LANCASTRIAN KINGSHIP

Chapter 25

THE KING AND HIS IMAGE

The chronicler John Strecche, a canon of Kenilworth priory who saw Henry as a potentially great but flawed king, penned the following portrait of him: ‘This King Henry was elegantly built, of great strength, a vigorous knight, brave in arms, wise and circumspect in his youthful behaviour, always fortunate in battle, successful in his deeds and gloriously victorious everywhere, brilliant at music, marvellously learned and most upright in morals.’
1

Henry's credentials as a warrior were not in doubt; more striking is Strecche's claim for his musicianship.

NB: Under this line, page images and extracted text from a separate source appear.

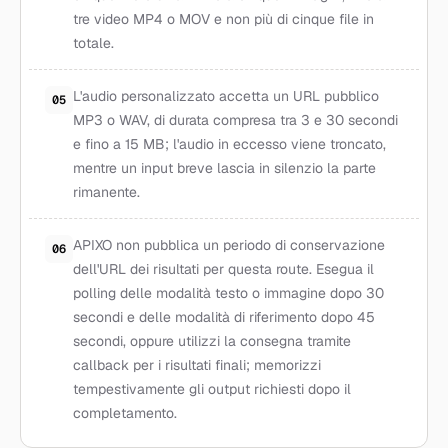
tre video MP4 o MOV e non più di cinque file in
totale.
L'audio personalizzato accetta un URL pubblico
05
MP3 o WAV, di durata compresa tra 3 e 30 secondi
e fino a 15 MB; l'audio in eccesso viene troncato,
mentre un input breve lascia in silenzio la parte
rimanente.
APIXO non pubblica un periodo di conservazione
06
dell'URL dei risultati per questa route. Esegua il
polling delle modalità testo o immagine dopo 30
secondi e delle modalità di riferimento dopo 45
secondi, oppure utilizzi la consegna tramite
callback per i risultati finali; memorizzi
tempestivamente gli output richiesti dopo il
completamento.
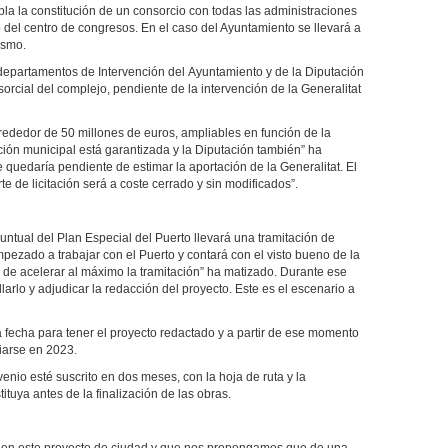
la la constitución de un consorcio con todas las administraciones
o del centro de congresos. En el caso del Ayuntamiento se llevará a
ismo.
epartamentos de Intervención del Ayuntamiento y de la Diputación
orcial del complejo, pendiente de la intervención de la Generalitat
lrededor de 50 millones de euros, ampliables en función de la
ción municipal está garantizada y la Diputación también” ha
quedaría pendiente de estimar la aportación de la Generalitat. El
te de licitación será a coste cerrado y sin modificados”.
untual del Plan Especial del Puerto llevará una tramitación de
ezado a trabajar con el Puerto y contará con el visto bueno de la
 de acelerar al máximo la tramitación” ha matizado. Durante ese
larlo y adjudicar la redacción del proyecto. Este es el escenario a
a fecha para tener el proyecto redactado y a partir de ese momento
ciarse en 2023.
io esté suscrito en dos meses, con la hoja de ruta y la
tuya antes de la finalización de las obras.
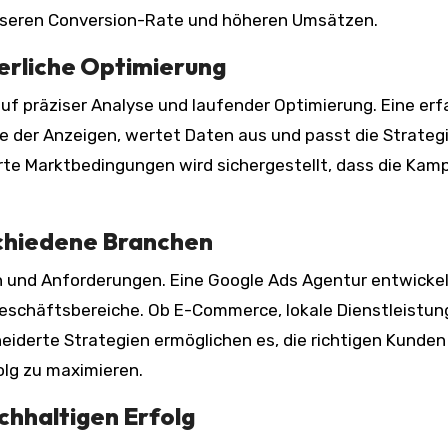
besseren Conversion-Rate und höheren Umsätzen.
ierliche Optimierung
f präziser Analyse und laufender Optimierung. Eine er
 der Anzeigen, wertet Daten aus und passt die Strategi
te Marktbedingungen wird sichergestellt, dass die Ka
schiedene Branchen
n und Anforderungen. Eine Google Ads Agentur entwicke
Geschäftsbereiche. Ob E-Commerce, lokale Dienstleistu
derte Strategien ermöglichen es, die richtigen Kunden
olg zu maximieren.
chhaltigen Erfolg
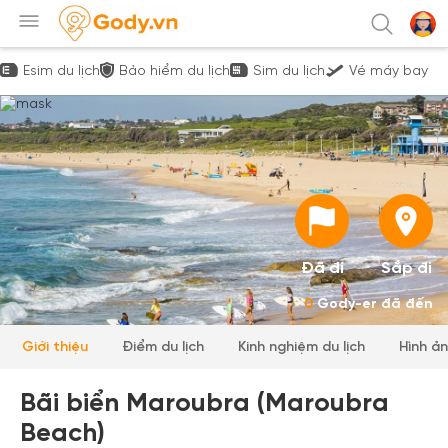
Esim du lịch
Bảo hiểm du lịch
Sim du lịch
Vé máy bay
Đã đi
Sắp đi
0
Gody-er đã đến
Giới thiệu
Điểm du lịch
Kinh nghiệm du lịch
Hình ả
Bãi biển Maroubra (Maroubra
Beach)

The employment of between four and ten minstrels in his household was no more than would be expected of any great noble, but his gifts to two ‘singing clerks’ of Gaunt's chapel in 1392 and to an unspecified number of clerks to sing for his younger sons at Kenilworth in 1397–8 are suggestive of an interest in polyphony.
2
Singing was always at the heart of the medieval chapel royal, but the first half of the fifteenth century saw its musical accomplishments reach new heights, supported by a surge in the number of chaplains there and at St George's College, Windsor. Although most of the evidence for this dates from Henry V's reign, it was a process that began under his father, who in turn was influenced both by Gaunt's patronage of noted musicians and by the polyphonic style now in vogue.